Fenomena Guru Tak Berani Tegur Murid karena Takut Dilaporkan ke Polisi, Apa Dampaknya?
Maraknya kasus guru dilaporkan ke polisi oleh orang tua murid yang tak terima anaknya ditegur di sekolah ini sedang ramai diperbincangkan. Sejumlah kasus memperlihatkan sosok guru yang berhadapan dengan hukum atau dipidana dan didenda ratusan juta akibat menegur atau menghukum siswanya.
Beberapa kasus tersebut diantaranya menimpa seorang guru olahraga SD Negeri 1 Wonosobo berinisial MS yang melerai perkelahian di kelas dilaporkan ke polisi oleh orang tua siswa. Hingga penangkapan guru honorer Supriyani yang didakwa melakukan kekerasan fisik terhadap seorang siswa yang merupakan anak dari anggota polisi.
Hal ini menimbulkan fenomena para guru tak berani menegur muridnya yang kurang disiplin ataupun yang membuat masalah di sekolah. Bahkan, belakangan ini viral tren terkait hal ini.
Salah satu konten guru tak berani tegur murid ini diunggah akun Instagram @moh_nasrulloh. Dalam unggahannya terlihat suasana kelas dengan para siswa yang tekun mencatat, tampak murid laki-laki yang tiduran di bangku kelas dan ada yang asyik berbincang.
“Mau negur takut dilaporkan polisi,” tulis keterangan dalam unggahan tersebut.
Ada juga beberapa video parodi yang menunjukkan para guru mengabaikan atau tak menegur murid yang berkelahi hingga pacaran di jam belajar di sekolah. Tren guru tak berani menegur murid karena takut dilaporkan polisi ini sebagai bentuk sindiran atas maraknya kasus guru dipolisikan oleh orang tau yang tak terima anaknya ditegur atau didisiplinkan.

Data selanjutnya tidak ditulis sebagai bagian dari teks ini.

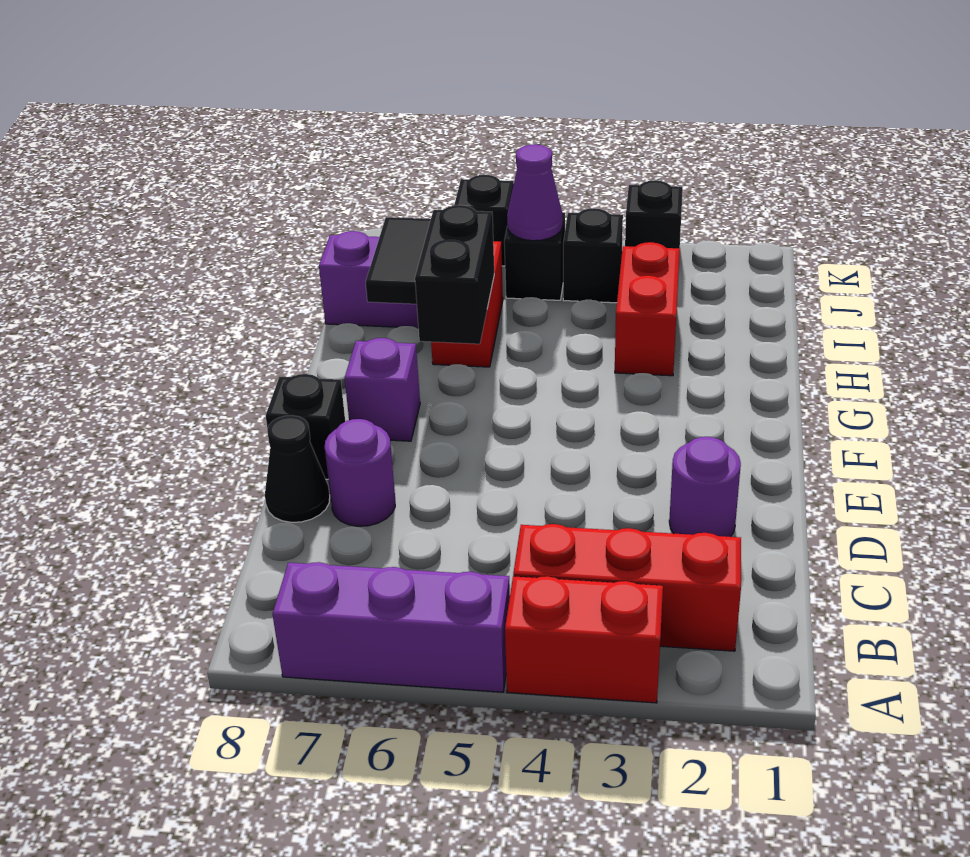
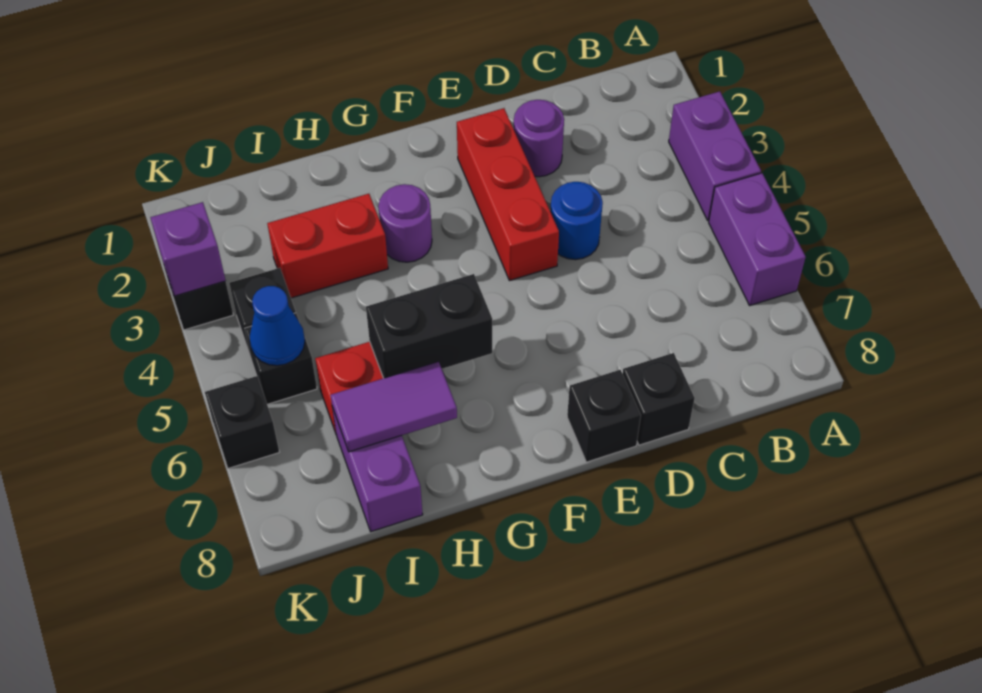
red brick A3:A4 level 1 -> purple brick A3:A4 level 1
purple brick A5:A7 level 1 -> purple brick A5:A6 level 1
red brick B2:B4 level 1 -> red brick E2:E4 level 1
none -> blue round brick D4 level 1
purple round brick D7 level 1 -> purple round brick G3 level 1
black cone D8 level 1 -> black brick D8 level 1
purple brick F7 level 1 -> purple brick K3 level 2
black tile H7:I7 level 2 -> purple tile H7:I7 level 2
purple cone J5 level 2 -> blue cone J5 level 2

Terkait maraknya kasus guru yang diproses hukum pidana karena menegur atau mendisiplinkan murid ini direspon oleh pakar hukum pidana dari Universitas Trisakti, Albert Aries, yang mengatakan apparat penegak hukum perlu segera meninggalkan instrument hukum pidana sebagai sarana pembalasan. Ia juga mengingatkan soal KUHP baru yang berlaku tiga tahun setelah disahkan pada 2023 lalu.
“Masyarakat dan apparat penegak hukum (polisi, jaksa, hakim & advokat) perlu untuk segera meninggalkan paradigma lama (keadilan retributive) yang menggunakan instrumen hukum pidana sebagai sarana pembalasan (lex talionis) dalam menyongsong berlakunya KUHP Baru tahun 2026 nanti,” ujar Albert melalui keterangan tertulis, dikutip dari cnnindonesia, Jumat (8/11).
Albert menegaskan proses hukum terhadap guru yang melakukan tindakan disiplin kepada muridnya itu tidak menitikberatkan pada penghukuman dengan mengutamakan proses penyelesaian di luar pengadilan. Adapun asas hukum disipliner yang menjadi alasan penghapus pidana di luar KUHP bagi para guru termasuk orang tua untuk mendisiplinkan murid/anak-anak secara proporsional dan batas-batas kewajaran.
Pun ada dampaknya jika guru tak lagi berani menegur murid yang kurang disipilin atau berbuat salah di sekolah. Diantaranya, memengaruhi kualitas pendidikan, di mana guru akan cenderung menghindari pendekatan disiplin yang tegas, sementara murid kehilangan bimbingan yang seharusnya mereka terima dan kehilangan kesempatan belajar tentang tanggung jawab.
Tak hanya itu, dampaknya bisa menurunkan kualitas pengajaran, di mana kemungkinan guru merasa terbebani secara emosional, sehingga focus dan energi mereka untuk mengajar berkurang. Pun dampaknya pada penguatan perilaku negatif pada murid yang merasa bebas bisa melakukan tindakan yang tidak pantas.